Shah Deepam J, Dhir Rajeev, Shah Harsh, Chawla Naveen
Department of Dermatology, INHS Asvini, Colaba, Mumbai, Maharashtra, India.
Department of Dermatology, INHS Asvini, Colaba, Mumbai, Maharashtra, India ; Department of Venerology, INHS Asvini, Colaba, Mumbai, Maharashtra, India ; Department of Lerprosy, INHS Asvini, Colaba, Mumbai, Maharashtra, India.
Indian J Dermatol. 2014 Nov;59(6):631. doi: 10.4103/0019-5154.143572.
A 20 year old male presented with fever associated with eruption of papules, plaques and vesiculobullous lesions on the chest, back, extremities, palms, soles, and genital mucosa of 20 days duration. Histopathological examination revealed epidermal clefts, edema and vacuolar degeneration of keratinocytes, basal cell degeneration, and dermal perivascular lymphocytic infiltrate. On the basis of clinical features and histology, a diagnosis of febrile ulceronecrotic Mucha-Habermann disease (FUMHD) was made. Treatment with doxycycline (100 mg BD for 4 weeks) and oral prednisolone 60 mg/day tapered to 25 mg in 4 weeks led to initial response that was followed by a relapse on tapering steroid. Addition of methotrexate (7.5 mg increased to 15 mg in 2 weeks) led to a dramatic response.

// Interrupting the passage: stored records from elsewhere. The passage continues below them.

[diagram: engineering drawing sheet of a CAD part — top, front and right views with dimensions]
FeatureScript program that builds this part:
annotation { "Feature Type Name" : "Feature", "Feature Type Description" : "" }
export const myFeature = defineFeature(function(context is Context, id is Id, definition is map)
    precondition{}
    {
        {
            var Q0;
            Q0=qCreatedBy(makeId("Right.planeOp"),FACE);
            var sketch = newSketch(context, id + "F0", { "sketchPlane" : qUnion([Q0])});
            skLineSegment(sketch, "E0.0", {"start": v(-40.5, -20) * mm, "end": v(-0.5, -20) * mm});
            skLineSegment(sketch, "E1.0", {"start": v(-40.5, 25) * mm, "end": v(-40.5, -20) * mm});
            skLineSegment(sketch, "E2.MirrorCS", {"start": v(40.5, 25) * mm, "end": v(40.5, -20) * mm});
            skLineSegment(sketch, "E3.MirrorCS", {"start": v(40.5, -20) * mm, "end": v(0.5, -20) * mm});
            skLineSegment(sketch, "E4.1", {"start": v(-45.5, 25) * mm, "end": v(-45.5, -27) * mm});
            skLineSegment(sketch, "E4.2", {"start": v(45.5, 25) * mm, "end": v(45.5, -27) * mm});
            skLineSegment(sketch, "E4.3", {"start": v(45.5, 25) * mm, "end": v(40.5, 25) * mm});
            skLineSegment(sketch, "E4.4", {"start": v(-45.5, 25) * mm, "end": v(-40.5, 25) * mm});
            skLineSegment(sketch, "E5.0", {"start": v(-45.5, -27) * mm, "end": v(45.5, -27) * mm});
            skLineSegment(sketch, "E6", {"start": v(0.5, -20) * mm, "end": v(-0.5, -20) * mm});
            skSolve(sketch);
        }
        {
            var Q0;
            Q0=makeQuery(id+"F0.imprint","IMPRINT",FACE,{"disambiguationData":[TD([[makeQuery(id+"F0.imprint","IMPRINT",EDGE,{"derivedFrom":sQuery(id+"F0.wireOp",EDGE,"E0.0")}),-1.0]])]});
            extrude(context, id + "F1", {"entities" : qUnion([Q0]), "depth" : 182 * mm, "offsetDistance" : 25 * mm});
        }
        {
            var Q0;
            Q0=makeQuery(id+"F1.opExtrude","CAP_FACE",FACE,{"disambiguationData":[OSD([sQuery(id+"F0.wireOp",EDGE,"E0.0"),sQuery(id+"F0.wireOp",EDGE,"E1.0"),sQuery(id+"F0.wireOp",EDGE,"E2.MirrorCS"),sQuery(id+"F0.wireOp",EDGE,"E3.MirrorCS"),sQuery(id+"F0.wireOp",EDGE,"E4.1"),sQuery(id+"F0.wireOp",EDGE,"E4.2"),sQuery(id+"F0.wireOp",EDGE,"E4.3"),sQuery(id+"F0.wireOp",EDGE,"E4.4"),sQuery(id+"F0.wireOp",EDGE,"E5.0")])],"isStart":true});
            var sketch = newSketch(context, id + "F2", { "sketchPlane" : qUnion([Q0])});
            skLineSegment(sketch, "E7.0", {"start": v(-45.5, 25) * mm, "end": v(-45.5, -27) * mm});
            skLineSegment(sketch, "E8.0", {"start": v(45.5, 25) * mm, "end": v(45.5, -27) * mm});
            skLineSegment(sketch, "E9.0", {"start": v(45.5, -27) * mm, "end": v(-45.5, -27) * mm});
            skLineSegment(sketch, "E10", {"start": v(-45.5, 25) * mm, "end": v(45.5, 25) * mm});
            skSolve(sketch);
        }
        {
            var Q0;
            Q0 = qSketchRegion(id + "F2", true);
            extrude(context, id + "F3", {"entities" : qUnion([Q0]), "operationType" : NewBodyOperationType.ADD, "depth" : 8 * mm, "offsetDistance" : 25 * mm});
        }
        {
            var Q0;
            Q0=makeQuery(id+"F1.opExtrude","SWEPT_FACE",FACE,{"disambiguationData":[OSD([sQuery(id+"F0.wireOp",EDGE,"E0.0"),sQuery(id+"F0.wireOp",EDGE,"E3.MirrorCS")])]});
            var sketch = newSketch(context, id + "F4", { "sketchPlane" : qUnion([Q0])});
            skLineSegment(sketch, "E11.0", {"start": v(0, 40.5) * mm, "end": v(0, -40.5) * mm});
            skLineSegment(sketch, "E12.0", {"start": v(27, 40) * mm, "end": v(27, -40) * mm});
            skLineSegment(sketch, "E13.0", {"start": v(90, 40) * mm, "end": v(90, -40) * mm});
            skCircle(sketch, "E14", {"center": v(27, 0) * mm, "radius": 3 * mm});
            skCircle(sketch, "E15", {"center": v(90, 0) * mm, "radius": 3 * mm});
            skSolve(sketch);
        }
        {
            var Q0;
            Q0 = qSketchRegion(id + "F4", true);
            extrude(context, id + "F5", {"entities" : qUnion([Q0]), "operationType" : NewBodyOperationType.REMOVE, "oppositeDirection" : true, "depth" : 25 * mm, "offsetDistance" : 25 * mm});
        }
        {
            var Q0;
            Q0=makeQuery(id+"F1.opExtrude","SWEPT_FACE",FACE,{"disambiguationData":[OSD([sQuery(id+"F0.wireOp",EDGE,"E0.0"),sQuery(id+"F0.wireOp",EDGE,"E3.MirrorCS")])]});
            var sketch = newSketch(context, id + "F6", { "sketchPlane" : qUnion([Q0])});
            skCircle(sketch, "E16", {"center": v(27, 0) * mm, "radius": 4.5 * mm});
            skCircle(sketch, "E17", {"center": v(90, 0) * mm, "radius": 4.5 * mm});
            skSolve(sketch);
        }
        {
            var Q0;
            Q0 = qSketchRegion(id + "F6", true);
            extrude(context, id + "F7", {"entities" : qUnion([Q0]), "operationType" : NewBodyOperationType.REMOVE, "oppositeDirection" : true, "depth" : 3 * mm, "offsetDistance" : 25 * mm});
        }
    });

一名20岁男性,出现发热,并伴有丘疹、斑块及水疱大疱性皮损,分布于胸部、背部、四肢、手掌、足底及生殖器黏膜,病程20天。组织病理学检查显示表皮裂隙、角质形成细胞水肿及空泡变性、基底细胞变性以及真皮血管周围淋巴细胞浸润。根据临床特征和组织学表现,诊断为发热性溃疡性坏死性穆夏-哈贝曼病(FUMHD)。给予强力霉素(100毫克,每日2次,共4周)及口服泼尼松龙60毫克/天,4周内逐渐减至25毫克,初期有反应,但在激素减量时复发。加用甲氨蝶呤(2周内从7.5毫克增至15毫克)后出现显著疗效。